§ Work required
Since pictures are not wanted in the copy, output only the rest of each record exactly.

(Collected data)
_ _ _
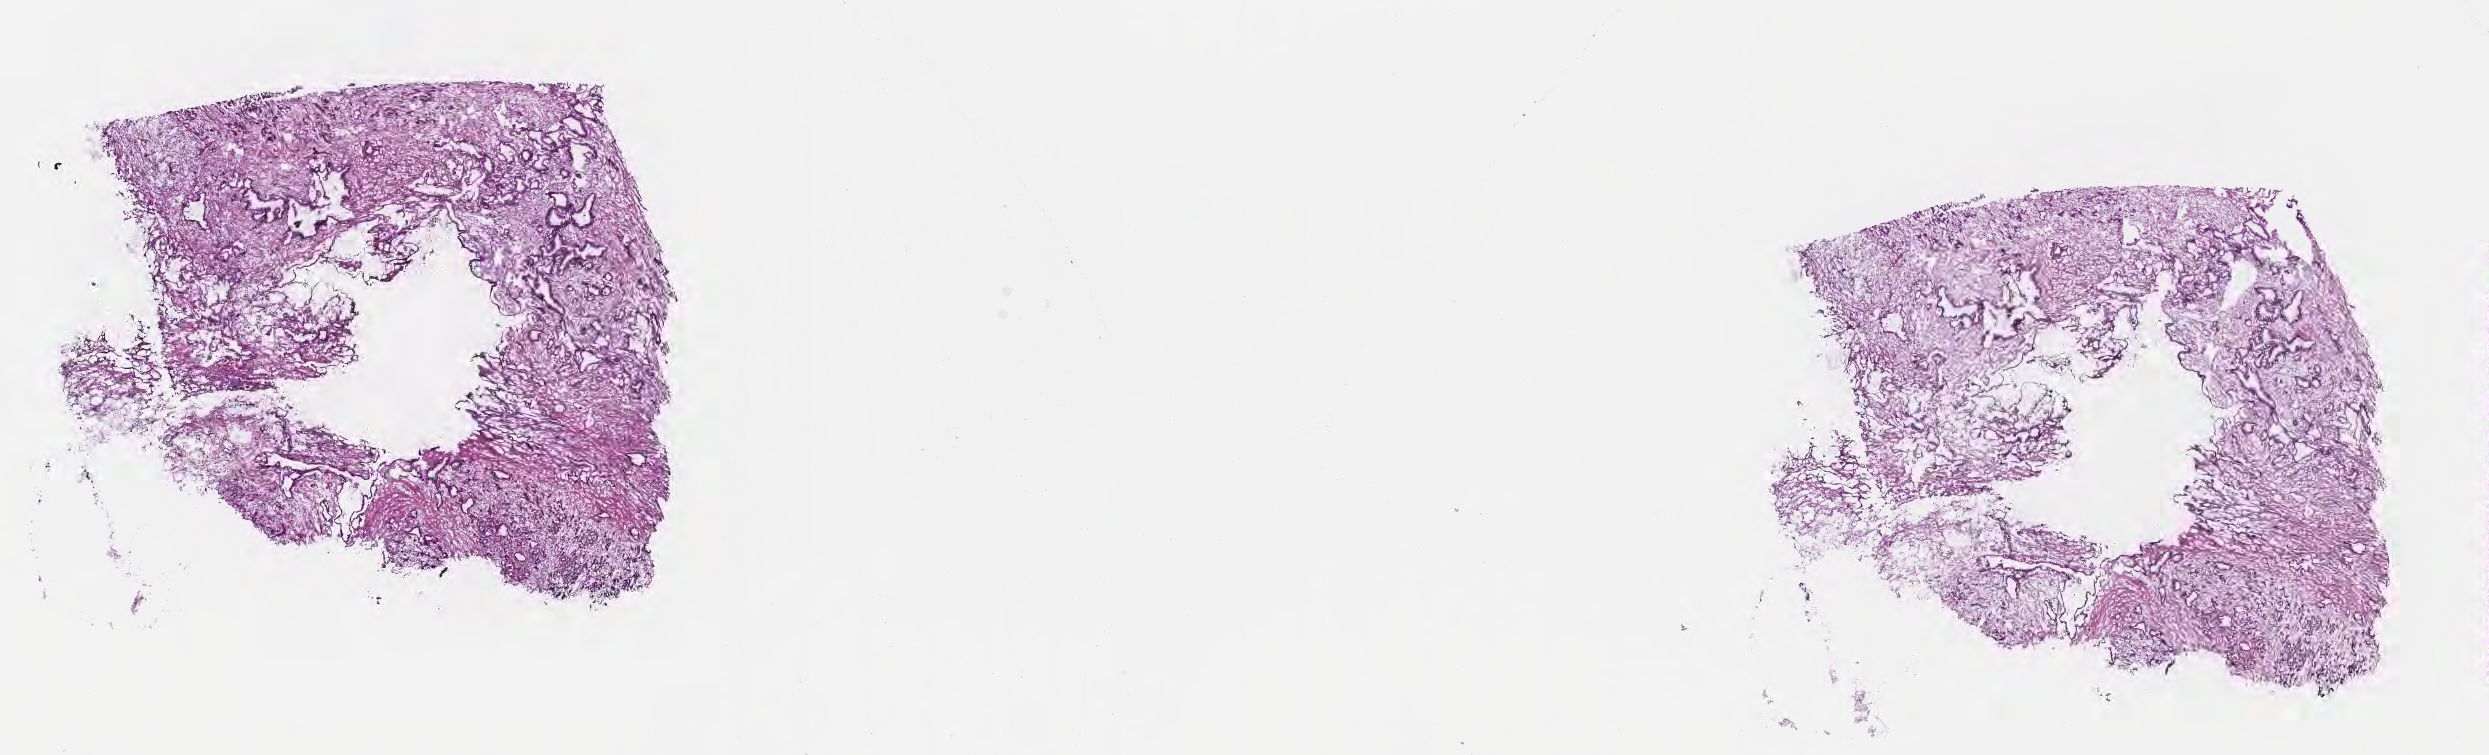
Whole-slide image, H&E stain — a low-resolution overview of the entire scanned area, about 20.1 x 6.1 mm. Cryosection. Specimen: primary tumor. Site: head of pancreas. Male patient; age at initial diagnosis 63 years. Tumor grade: G2 (moderately differentiated). Pathologist review of this section (percent, as recorded): tumor cells 20%, tumor nuclei 30%, stromal cells 40%, necrosis 0%, normal cells 40%. Infiltration values recorded for this section: lymphocyte infiltration 0%, monocyte infiltration 0%, neutrophil infiltration 0%.
• histologic diagnosis: Infiltrating duct carcinoma, NOS
• section: bottom of the tissue portion
• AJCC pathologic stage: Stage III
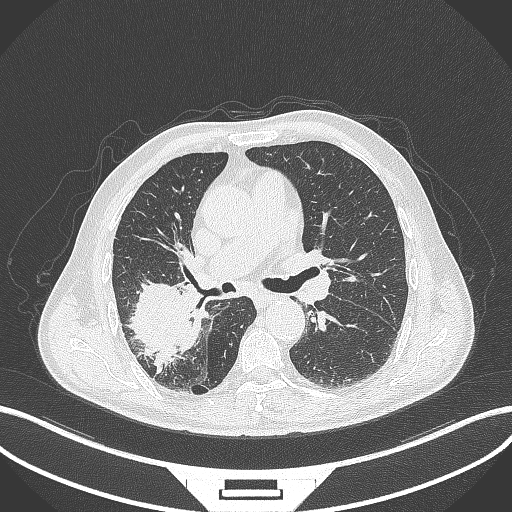
Chest CT, one axial slice; position 238 of 429 along the scan axis; reconstruction kernel B70f; lung window (W 1500 / L -600 HU); 1 mm slice thickness; 512 × 512 image matrix, field of view 400 × 400 mm. Patient: male, 72 years. From the clinical record (not read from this slice): clinical TNM (as recorded): T3 N2 M0.
Annotated regions visible in this slice (bounding box drawn by a radiologist):
- lung tumour (recorded histology: adenocarcinoma): box from (x=122, y=275) to (x=207, y=375) px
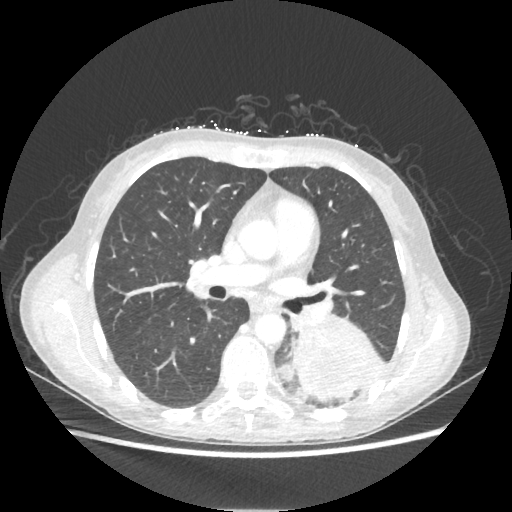
Chest CT, one axial slice; slice 120 of 221 in the series (ordered by position); reconstruction kernel STANDARD; lung window (W 1500 / L -600 HU); 1.25 mm slice thickness; 512 × 512 image matrix. Female patient, age 53 years. From the clinical record (not read from this slice): clinical TNM (as recorded): T3 N0 M0.
Annotated regions visible in this slice (bounding box drawn by a radiologist):
- lung tumour (recorded histology: adenocarcinoma): bounding box <291,317,384,401> (left, top, right, bottom; pixels)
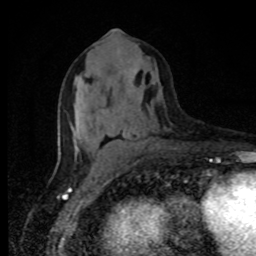
Breast MRI, one axial slice. Position 42 of 80 along the scan axis. Cropped to one breast. Dynamic contrast-enhanced series, time point 2 of 8 at this slice position (early post-contrast). 1.5 T. TE 4.2 ms, TR 7 ms. 256 × 256 image matrix, field of view 150 × 150 mm. Female patient.
Structures marked on this image (semi-automatic segmentation, software-assisted and operator-edited):
- enhancing-tissue mask used for the functional tumour volume (all voxels passing the contrast-enhancement thresholds inside the analysis volume; usually the tumour): bounding box <75,29,128,142> (left, top, right, bottom; pixels)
_ _ _
§ Expected output
Whole-slide image, H&E stain — a low-resolution overview of the entire scanned area, about 20.1 x 6.1 mm. Cryosection. Specimen: primary tumor. Site: head of pancreas. Male patient; age at initial diagnosis 63 years. Tumor grade: G2 (moderately differentiated). Pathologist review of this section (percent, as recorded): tumor cells 20%, tumor nuclei 30%, stromal cells 40%, necrosis 0%, normal cells 40%. Infiltration values recorded for this section: lymphocyte infiltration 0%, monocyte infiltration 0%, neutrophil infiltration 0%.
• histologic diagnosis: Infiltrating duct carcinoma, NOS
• section: bottom of the tissue portion
• AJCC pathologic stage: Stage III
Chest CT, one axial slice; position 238 of 429 along the scan axis; reconstruction kernel B70f; lung window (W 1500 / L -600 HU); 1 mm slice thickness; 512 × 512 image matrix, field of view 400 × 400 mm. Patient: male, 72 years. From the clinical record (not read from this slice): clinical TNM (as recorded): T3 N2 M0.
Annotated regions visible in this slice (bounding box drawn by a radiologist):
- lung tumour (recorded histology: adenocarcinoma): box from (x=122, y=275) to (x=207, y=375) px
Chest CT, one axial slice; slice 120 of 221 in the series (ordered by position); reconstruction kernel STANDARD; lung window (W 1500 / L -600 HU); 1.25 mm slice thickness; 512 × 512 image matrix. Female patient, age 53 years. From the clinical record (not read from this slice): clinical TNM (as recorded): T3 N0 M0.
Annotated regions visible in this slice (bounding box drawn by a radiologist):
- lung tumour (recorded histology: adenocarcinoma): bounding box <291,317,384,401> (left, top, right, bottom; pixels)
Breast MRI, one axial slice. Position 42 of 80 along the scan axis. Cropped to one breast. Dynamic contrast-enhanced series, time point 2 of 8 at this slice position (early post-contrast). 1.5 T. TE 4.2 ms, TR 7 ms. 256 × 256 image matrix, field of view 150 × 150 mm. Female patient.
Structures marked on this image (semi-automatic segmentation, software-assisted and operator-edited):
- enhancing-tissue mask used for the functional tumour volume (all voxels passing the contrast-enhancement thresholds inside the analysis volume; usually the tumour): bounding box <75,29,128,142> (left, top, right, bottom; pixels)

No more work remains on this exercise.